Salty's on the Columbia, a local landmark since 1987, has arguably the best view of the historic river of any Portland restaurant, sports a nautical, elegant interior, and proudly presents Chef Josh Gibler’s inspired and polished steak and seafood menu.
The two-story restaurant’s dining rooms and top-floor deck afford fantastic views from virtually every seat in the restaurant. As guests enjoy brunch, lunch or dinner they can watch sailboat races, tugboats pushing huge barges on the Columbia, and airplanes on final approach to Portland’s airport.
Sipping a variety of cocktails diners are treated to one of the best sunset views in the city, the sun dipping in the West reflected dramatically on Mt. Hood to the East.
The interior is stunning and classy, with jazzy paintings, fish carvings, and the starched white tablecloths, gleaming stemware and polished table service indicative of a fine restaurant. You feel like dressing up whether you’re coming for happy-hour clam chowder and a beer or a celebration dinner and fine wines.

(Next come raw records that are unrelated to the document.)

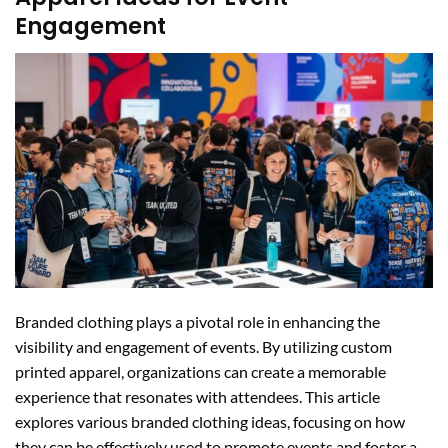
Engagement
Branded clothing plays a pivotal role in enhancing the
visibility and engagement of events. By utilizing custom
printed apparel, organizations can create a memorable
experience that resonates with attendees. This article
explores various branded clothing ideas, focusing on how
they can be effectively used to promote events and foster a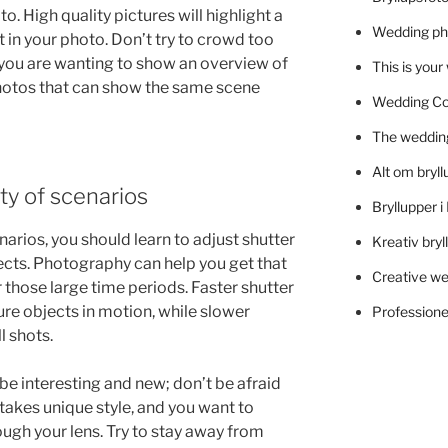
. High quality pictures will highlight a
Wedding ph
t in your photo. Don’t try to crowd too
f you are wanting to show an overview of
This is you
hotos that can show the same scene
Wedding C
The wedding
Alt om bryll
ty of scenarios
Bryllupper 
arios, you should learn to adjust shutter
Kreativ bryl
ects. Photography can help you get that
Creative we
those large time periods. Faster shutter
re objects in motion, while slower
Professionel
l shots.
 be interesting and new; don’t be afraid
akes unique style, and you want to
ugh your lens. Try to stay away from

An open kitchen faces one large dining room, and up a winding red-carpet staircase are another dining room, a cozy bar, and the most pleasant deck. Used mainly in the summer, some hardy guests eat lunch outside year-round, the matchless view apparently mitigating the brisk air.
Salty’s starters emphasize seafood, presenting crab, prawns, oysters, clams, and calamari. The Dungeness Crab Cake is huge, sits on drizzles of mustard-aioli, is mantled with a crisp celery-fennel slaw, and is one of the best we’ve ever sampled.
The Coconut Prawns crowned with pineapple chutney, accompanied by a mildly fiery Thai dipping sauce, sit on a chic foot-long dish.
The most popular salad is the Oregon Harvest, a generous serving of organic greens, golden raisins, spiced hazelnuts, all gently touched with a tangy-sweet apple-cider vinaigrette.
Their signature Cioppino entrée, a brimming bowl of Vancouver Island clams, wild salmon, true cod, and prawns, is bathed in a succulent tomato broth, and can optionally be topped with Dungeness crab legs.
Our favorite though is their succulent Snake River Farms Peppercorn-Crusted New York steak sitting atop Parmesan Yukon potatoes and sautéed vegetables, and smothered in foraged mushrooms.
Pastry Chef Darla Swanson’s desserts are simply incredible edible artworks. The White Chocolate Mousse Cake is as beautiful on the eyes as on the tongue, and a close second is the towering Chocolate Peanut Butter pie surrounded by decadent caramel-peanut sauce and triple chocolate lace.